## About this task
Every record must be written out once more, with nothing added or omitted.

## Records to use

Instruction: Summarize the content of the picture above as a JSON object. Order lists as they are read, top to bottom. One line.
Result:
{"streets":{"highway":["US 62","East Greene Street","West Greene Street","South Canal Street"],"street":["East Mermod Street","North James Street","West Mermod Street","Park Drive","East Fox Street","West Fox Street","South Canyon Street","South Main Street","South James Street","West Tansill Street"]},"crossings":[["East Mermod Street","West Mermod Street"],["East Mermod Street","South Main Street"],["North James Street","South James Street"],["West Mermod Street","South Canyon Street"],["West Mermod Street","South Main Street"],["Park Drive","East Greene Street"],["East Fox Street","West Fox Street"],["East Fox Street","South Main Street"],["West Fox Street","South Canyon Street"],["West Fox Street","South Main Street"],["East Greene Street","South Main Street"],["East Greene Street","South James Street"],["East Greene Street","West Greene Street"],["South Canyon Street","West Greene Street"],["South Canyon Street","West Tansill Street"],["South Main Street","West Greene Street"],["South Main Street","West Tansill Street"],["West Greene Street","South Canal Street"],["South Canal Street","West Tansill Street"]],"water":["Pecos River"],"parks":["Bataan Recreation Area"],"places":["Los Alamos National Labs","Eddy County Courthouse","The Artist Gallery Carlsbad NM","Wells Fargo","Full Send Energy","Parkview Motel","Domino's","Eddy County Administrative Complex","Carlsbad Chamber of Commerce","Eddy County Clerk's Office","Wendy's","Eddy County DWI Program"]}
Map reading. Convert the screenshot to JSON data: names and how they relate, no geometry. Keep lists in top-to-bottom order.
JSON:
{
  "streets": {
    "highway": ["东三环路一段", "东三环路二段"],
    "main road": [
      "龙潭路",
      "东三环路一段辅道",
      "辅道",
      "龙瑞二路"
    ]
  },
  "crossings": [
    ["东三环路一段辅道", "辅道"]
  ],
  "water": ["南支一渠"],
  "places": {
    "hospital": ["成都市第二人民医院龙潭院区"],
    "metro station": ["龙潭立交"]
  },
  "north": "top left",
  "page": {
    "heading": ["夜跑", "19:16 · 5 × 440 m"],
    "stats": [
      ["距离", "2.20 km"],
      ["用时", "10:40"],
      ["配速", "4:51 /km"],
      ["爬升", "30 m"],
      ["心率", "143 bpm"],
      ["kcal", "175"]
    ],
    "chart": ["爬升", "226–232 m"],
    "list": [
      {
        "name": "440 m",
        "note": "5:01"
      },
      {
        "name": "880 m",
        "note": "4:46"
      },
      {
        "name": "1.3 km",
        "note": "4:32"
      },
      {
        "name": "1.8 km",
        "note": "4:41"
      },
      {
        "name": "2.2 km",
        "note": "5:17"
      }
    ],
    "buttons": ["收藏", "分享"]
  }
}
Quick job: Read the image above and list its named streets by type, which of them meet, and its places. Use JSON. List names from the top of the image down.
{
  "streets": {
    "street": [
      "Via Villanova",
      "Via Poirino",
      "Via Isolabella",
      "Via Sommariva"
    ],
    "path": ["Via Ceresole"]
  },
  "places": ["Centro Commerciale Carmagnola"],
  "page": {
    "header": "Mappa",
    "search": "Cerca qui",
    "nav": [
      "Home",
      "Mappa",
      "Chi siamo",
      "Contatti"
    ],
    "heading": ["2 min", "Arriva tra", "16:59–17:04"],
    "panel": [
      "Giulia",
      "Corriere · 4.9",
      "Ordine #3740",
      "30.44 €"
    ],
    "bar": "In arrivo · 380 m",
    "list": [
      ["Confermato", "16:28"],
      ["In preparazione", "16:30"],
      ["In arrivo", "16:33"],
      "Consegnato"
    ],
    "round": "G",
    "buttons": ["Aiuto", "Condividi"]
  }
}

## Answer
Instruction: Summarize the content of the picture above as a JSON object. Order lists as they are read, top to bottom. One line.
Result:
{"streets":{"highway":["US 62","East Greene Street","West Greene Street","South Canal Street"],"street":["East Mermod Street","North James Street","West Mermod Street","Park Drive","East Fox Street","West Fox Street","South Canyon Street","South Main Street","South James Street","West Tansill Street"]},"crossings":[["East Mermod Street","West Mermod Street"],["East Mermod Street","South Main Street"],["North James Street","South James Street"],["West Mermod Street","South Canyon Street"],["West Mermod Street","South Main Street"],["Park Drive","East Greene Street"],["East Fox Street","West Fox Street"],["East Fox Street","South Main Street"],["West Fox Street","South Canyon Street"],["West Fox Street","South Main Street"],["East Greene Street","South Main Street"],["East Greene Street","South James Street"],["East Greene Street","West Greene Street"],["South Canyon Street","West Greene Street"],["South Canyon Street","West Tansill Street"],["South Main Street","West Greene Street"],["South Main Street","West Tansill Street"],["West Greene Street","South Canal Street"],["South Canal Street","West Tansill Street"]],"water":["Pecos River"],"parks":["Bataan Recreation Area"],"places":["Los Alamos National Labs","Eddy County Courthouse","The Artist Gallery Carlsbad NM","Wells Fargo","Full Send Energy","Parkview Motel","Domino's","Eddy County Administrative Complex","Carlsbad Chamber of Commerce","Eddy County Clerk's Office","Wendy's","Eddy County DWI Program"]}
Map reading. Convert the screenshot to JSON data: names and how they relate, no geometry. Keep lists in top-to-bottom order.
JSON:
{
  "streets": {
    "highway": ["东三环路一段", "东三环路二段"],
    "main road": [
      "龙潭路",
      "东三环路一段辅道",
      "辅道",
      "龙瑞二路"
    ]
  },
  "crossings": [
    ["东三环路一段辅道", "辅道"]
  ],
  "water": ["南支一渠"],
  "places": {
    "hospital": ["成都市第二人民医院龙潭院区"],
    "metro station": ["龙潭立交"]
  },
  "north": "top left",
  "page": {
    "heading": ["夜跑", "19:16 · 5 × 440 m"],
    "stats": [
      ["距离", "2.20 km"],
      ["用时", "10:40"],
      ["配速", "4:51 /km"],
      ["爬升", "30 m"],
      ["心率", "143 bpm"],
      ["kcal", "175"]
    ],
    "chart": ["爬升", "226–232 m"],
    "list": [
      {
        "name": "440 m",
        "note": "5:01"
      },
      {
        "name": "880 m",
        "note": "4:46"
      },
      {
        "name": "1.3 km",
        "note": "4:32"
      },
      {
        "name": "1.8 km",
        "note": "4:41"
      },
      {
        "name": "2.2 km",
        "note": "5:17"
      }
    ],
    "buttons": ["收藏", "分享"]
  }
}
Quick job: Read the image above and list its named streets by type, which of them meet, and its places. Use JSON. List names from the top of the image down.
{
  "streets": {
    "street": [
      "Via Villanova",
      "Via Poirino",
      "Via Isolabella",
      "Via Sommariva"
    ],
    "path": ["Via Ceresole"]
  },
  "places": ["Centro Commerciale Carmagnola"],
  "page": {
    "header": "Mappa",
    "search": "Cerca qui",
    "nav": [
      "Home",
      "Mappa",
      "Chi siamo",
      "Contatti"
    ],
    "heading": ["2 min", "Arriva tra", "16:59–17:04"],
    "panel": [
      "Giulia",
      "Corriere · 4.9",
      "Ordine #3740",
      "30.44 €"
    ],
    "bar": "In arrivo · 380 m",
    "list": [
      ["Confermato", "16:28"],
      ["In preparazione", "16:30"],
      ["In arrivo", "16:33"],
      "Consegnato"
    ],
    "round": "G",
    "buttons": ["Aiuto", "Condividi"]
  }
}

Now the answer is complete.